### Task brief
Would you retype the whole listing exactly?

### Working data
Segment Open

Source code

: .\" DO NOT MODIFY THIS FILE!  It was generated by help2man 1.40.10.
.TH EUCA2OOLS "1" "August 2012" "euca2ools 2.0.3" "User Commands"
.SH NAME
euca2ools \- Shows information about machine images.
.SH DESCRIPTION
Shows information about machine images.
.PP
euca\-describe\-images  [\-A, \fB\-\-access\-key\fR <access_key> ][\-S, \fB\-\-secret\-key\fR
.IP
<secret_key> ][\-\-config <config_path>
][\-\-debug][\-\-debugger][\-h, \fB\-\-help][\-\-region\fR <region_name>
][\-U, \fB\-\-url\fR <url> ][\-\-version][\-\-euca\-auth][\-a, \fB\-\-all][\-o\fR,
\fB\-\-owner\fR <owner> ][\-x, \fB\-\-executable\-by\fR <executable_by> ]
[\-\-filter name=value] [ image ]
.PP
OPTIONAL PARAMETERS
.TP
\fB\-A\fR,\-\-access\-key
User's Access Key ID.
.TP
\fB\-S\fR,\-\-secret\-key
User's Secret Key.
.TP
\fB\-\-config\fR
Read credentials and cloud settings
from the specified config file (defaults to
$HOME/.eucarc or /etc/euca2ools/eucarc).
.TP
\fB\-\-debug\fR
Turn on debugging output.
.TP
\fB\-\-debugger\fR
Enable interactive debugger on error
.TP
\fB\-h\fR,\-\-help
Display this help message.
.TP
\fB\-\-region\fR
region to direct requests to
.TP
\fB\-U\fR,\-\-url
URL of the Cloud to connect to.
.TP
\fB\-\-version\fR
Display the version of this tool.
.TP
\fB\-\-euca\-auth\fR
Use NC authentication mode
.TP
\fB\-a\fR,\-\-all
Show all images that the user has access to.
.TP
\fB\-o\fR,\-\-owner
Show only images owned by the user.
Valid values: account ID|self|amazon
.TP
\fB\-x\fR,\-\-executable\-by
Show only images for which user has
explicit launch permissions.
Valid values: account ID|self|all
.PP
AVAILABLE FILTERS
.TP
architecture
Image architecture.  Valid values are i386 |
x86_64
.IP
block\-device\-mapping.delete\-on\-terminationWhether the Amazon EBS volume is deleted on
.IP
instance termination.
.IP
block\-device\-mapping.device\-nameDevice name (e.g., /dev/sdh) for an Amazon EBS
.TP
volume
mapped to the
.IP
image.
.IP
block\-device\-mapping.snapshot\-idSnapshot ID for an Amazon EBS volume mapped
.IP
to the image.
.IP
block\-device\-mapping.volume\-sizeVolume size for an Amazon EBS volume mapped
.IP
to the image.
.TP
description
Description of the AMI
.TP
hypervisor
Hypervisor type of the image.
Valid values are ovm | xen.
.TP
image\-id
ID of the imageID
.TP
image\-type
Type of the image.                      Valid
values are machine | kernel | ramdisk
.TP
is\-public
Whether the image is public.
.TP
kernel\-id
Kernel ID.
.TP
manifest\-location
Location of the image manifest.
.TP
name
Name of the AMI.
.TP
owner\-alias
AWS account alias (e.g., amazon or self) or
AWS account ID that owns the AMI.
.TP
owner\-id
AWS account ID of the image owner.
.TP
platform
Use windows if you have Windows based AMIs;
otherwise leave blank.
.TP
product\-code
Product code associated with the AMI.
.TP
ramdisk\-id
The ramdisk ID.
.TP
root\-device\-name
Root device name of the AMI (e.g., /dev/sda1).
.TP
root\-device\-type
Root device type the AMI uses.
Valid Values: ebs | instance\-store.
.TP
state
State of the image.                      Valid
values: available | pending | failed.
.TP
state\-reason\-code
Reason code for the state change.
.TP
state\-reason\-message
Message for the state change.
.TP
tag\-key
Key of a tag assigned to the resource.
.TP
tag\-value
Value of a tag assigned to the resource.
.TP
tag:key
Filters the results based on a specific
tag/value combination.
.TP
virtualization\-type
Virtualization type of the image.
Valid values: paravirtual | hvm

Segment Closed

### Answer below
Source code

: .\" DO NOT MODIFY THIS FILE!  It was generated by help2man 1.40.10.
.TH EUCA2OOLS "1" "August 2012" "euca2ools 2.0.3" "User Commands"
.SH NAME
euca2ools \- Shows information about machine images.
.SH DESCRIPTION
Shows information about machine images.
.PP
euca\-describe\-images  [\-A, \fB\-\-access\-key\fR <access_key> ][\-S, \fB\-\-secret\-key\fR
.IP
<secret_key> ][\-\-config <config_path>
][\-\-debug][\-\-debugger][\-h, \fB\-\-help][\-\-region\fR <region_name>
][\-U, \fB\-\-url\fR <url> ][\-\-version][\-\-euca\-auth][\-a, \fB\-\-all][\-o\fR,
\fB\-\-owner\fR <owner> ][\-x, \fB\-\-executable\-by\fR <executable_by> ]
[\-\-filter name=value] [ image ]
.PP
OPTIONAL PARAMETERS
.TP
\fB\-A\fR,\-\-access\-key
User's Access Key ID.
.TP
\fB\-S\fR,\-\-secret\-key
User's Secret Key.
.TP
\fB\-\-config\fR
Read credentials and cloud settings
from the specified config file (defaults to
$HOME/.eucarc or /etc/euca2ools/eucarc).
.TP
\fB\-\-debug\fR
Turn on debugging output.
.TP
\fB\-\-debugger\fR
Enable interactive debugger on error
.TP
\fB\-h\fR,\-\-help
Display this help message.
.TP
\fB\-\-region\fR
region to direct requests to
.TP
\fB\-U\fR,\-\-url
URL of the Cloud to connect to.
.TP
\fB\-\-version\fR
Display the version of this tool.
.TP
\fB\-\-euca\-auth\fR
Use NC authentication mode
.TP
\fB\-a\fR,\-\-all
Show all images that the user has access to.
.TP
\fB\-o\fR,\-\-owner
Show only images owned by the user.
Valid values: account ID|self|amazon
.TP
\fB\-x\fR,\-\-executable\-by
Show only images for which user has
explicit launch permissions.
Valid values: account ID|self|all
.PP
AVAILABLE FILTERS
.TP
architecture
Image architecture.  Valid values are i386 |
x86_64
.IP
block\-device\-mapping.delete\-on\-terminationWhether the Amazon EBS volume is deleted on
.IP
instance termination.
.IP
block\-device\-mapping.device\-nameDevice name (e.g., /dev/sdh) for an Amazon EBS
.TP
volume
mapped to the
.IP
image.
.IP
block\-device\-mapping.snapshot\-idSnapshot ID for an Amazon EBS volume mapped
.IP
to the image.
.IP
block\-device\-mapping.volume\-sizeVolume size for an Amazon EBS volume mapped
.IP
to the image.
.TP
description
Description of the AMI
.TP
hypervisor
Hypervisor type of the image.
Valid values are ovm | xen.
.TP
image\-id
ID of the imageID
.TP
image\-type
Type of the image.                      Valid
values are machine | kernel | ramdisk
.TP
is\-public
Whether the image is public.
.TP
kernel\-id
Kernel ID.
.TP
manifest\-location
Location of the image manifest.
.TP
name
Name of the AMI.
.TP
owner\-alias
AWS account alias (e.g., amazon or self) or
AWS account ID that owns the AMI.
.TP
owner\-id
AWS account ID of the image owner.
.TP
platform
Use windows if you have Windows based AMIs;
otherwise leave blank.
.TP
product\-code
Product code associated with the AMI.
.TP
ramdisk\-id
The ramdisk ID.
.TP
root\-device\-name
Root device name of the AMI (e.g., /dev/sda1).
.TP
root\-device\-type
Root device type the AMI uses.
Valid Values: ebs | instance\-store.
.TP
state
State of the image.                      Valid
values: available | pending | failed.
.TP
state\-reason\-code
Reason code for the state change.
.TP
state\-reason\-message
Message for the state change.
.TP
tag\-key
Key of a tag assigned to the resource.
.TP
tag\-value
Value of a tag assigned to the resource.
.TP
tag:key
Filters the results based on a specific
tag/value combination.
.TP
virtualization\-type
Virtualization type of the image.
Valid values: paravirtual | hvm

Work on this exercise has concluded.